Fungi: Web of Life review – Björk and Merlin Sheldrake guide trippy mushroom doc

Beginner’s guide to the wrap-your-brain-around-them facts of mycological science boosts the wonder with 3D time-lapse photography

If you’ve got “face of fungi” biologist Merlin Sheldrake’s global bestseller Entangled Life on your bookshelf, unbattered and spine uncracked, this documentary might feel like an easier option. A beginner’s guide to fungi, just 40 minutes long, it is narrated by Björk and presented by the gently eccentric Sheldrake (imagine Timothée Chalamet playing a Cambridge academic, with a mop of unruly curls). It’s being released in 3D on the giant screen at London’s BFI Imax – all the better to gawp at Steve Axford’s trippy time-lapse photography of strange, wondrous and beautiful fungi.

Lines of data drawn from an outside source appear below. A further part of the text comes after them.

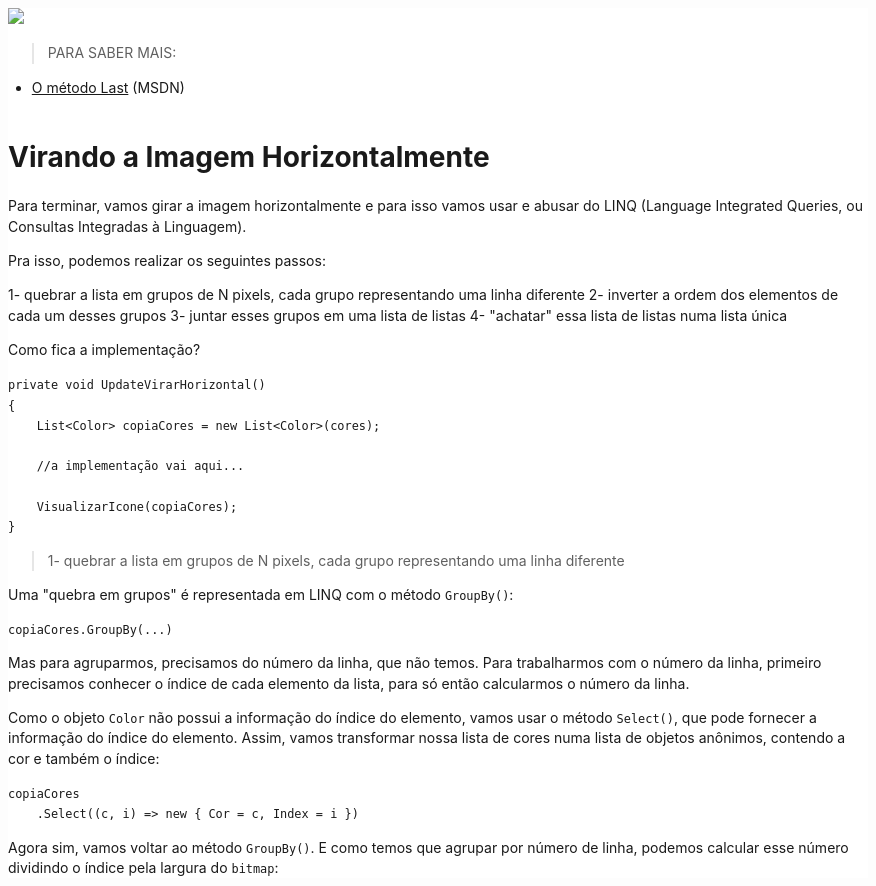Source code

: ![](https://raw.githubusercontent.com/alura-cursos/csharp-collections/master/A2ListasDePixels/Slides/image13.png)

> PARA SABER MAIS: 

- [O método Last](https://msdn.microsoft.com/en-us/library/bb358775.aspx) (MSDN)

# Virando a Imagem Horizontalmente

Para terminar, vamos girar a imagem horizontalmente e para isso vamos usar e abusar do LINQ (Language Integrated Queries, ou Consultas Integradas à Linguagem).

Pra isso, podemos realizar os seguintes passos:

1- quebrar a lista em grupos de N pixels, cada grupo representando uma linha diferente
2- inverter a ordem dos elementos de cada um desses grupos
3- juntar esses grupos em uma lista de listas
4- "achatar" essa lista de listas numa lista única

Como fica a implementação?

```
private void UpdateVirarHorizontal()
{
	List<Color> copiaCores = new List<Color>(cores);

	//a implementação vai aqui...

	VisualizarIcone(copiaCores);
}
```

> 1- quebrar a lista em grupos de N pixels, cada grupo representando uma linha diferente

Uma "quebra em grupos" é representada em LINQ com o método `GroupBy()`:

```
copiaCores.GroupBy(...)
```

Mas para agruparmos, precisamos do número da linha, que não temos. Para trabalharmos com o número da linha, primeiro precisamos
conhecer o índice de cada elemento da lista, para só então calcularmos o número da linha.

Como o objeto `Color` não possui a informação do índice do elemento, vamos usar o método `Select()`, que pode fornecer a informação
do índice do elemento. Assim, vamos transformar nossa lista de cores numa lista de objetos anônimos, contendo a cor e também o índice: 

```
copiaCores
	.Select((c, i) => new { Cor = c, Index = i })
```

Agora sim, vamos voltar ao método `GroupBy()`. E como temos que agrupar por número de linha, podemos calcular esse número dividindo
o índice pela largura do `bitmap`:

Like Sheldrake’s book, the film is on a mission to change the way we look at fungi – and the world. Fungi made life possible on Earth, and virtually all trees – and 90% of plants – rely on fungus to survive. The vast underground networks of fungi that provide trees with nutrients – the “wood wide web” – are dazzlingly visualised here. Fungus is a miracle worker too: giving us life-saving medicines and decomposing organic matter. (Without fungi, forests would be tree-deep in animal carcasses.)